O relatório chama-se "Sobreviver ao primeiro dia - o estado das mães no mundo em 2013." O relatório está disponível on-line e ao lê-lo dá para perceber que os critérios valorizados são as condições de nascimento, o apoio às mães, os cuidados de saúde materna e infantil. Não tenhamos dúvidas: Portugal fez um caminho extraordinário e hoje a mortalidade infantil é muito reduzida, as mortes por complicações no pós-parto são praticamente inexistentes. O sistema de saúde nacional funciona bastante bem para mulheres e crianças. Tudo isto é maravilhoso. Mas é muito diferente de Portugal ser o 13º melhor país para ser mãe.
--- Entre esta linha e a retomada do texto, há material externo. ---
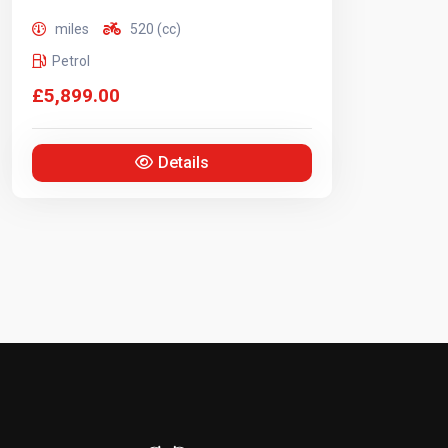
miles
520 (cc)
Petrol
£5,899.00
Details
O envolvimento das mulheres em Portugal no mercado de trabalho é, segundo o Eurostat, superior à média europeia e isto, digo eu, está mais relacionado com os salários baixos do que com a vontade de não nos dedicarmos à família. A remuneração das mulheres em Portugal é em média inferior à dos homens que ocupam funções semelhantes. A rede pré-escolar não cobre todas as necessidades (e falarei disto, na primeira pessoa, muito em breve), sendo inexistente antes dos 3 anos. Ah, há também os preconceitos que dificultam a empregabilidade das mães e aquela coisa estranhíssima de uma pessoa querer cumprir o horário de trabalho para ir buscar os filhos à escola que está quase a fechar.
Ser mãe é mais que parir. Felizmente que em Portugal podemos dar à luz em excelentes condições. Mas falta o que se segue.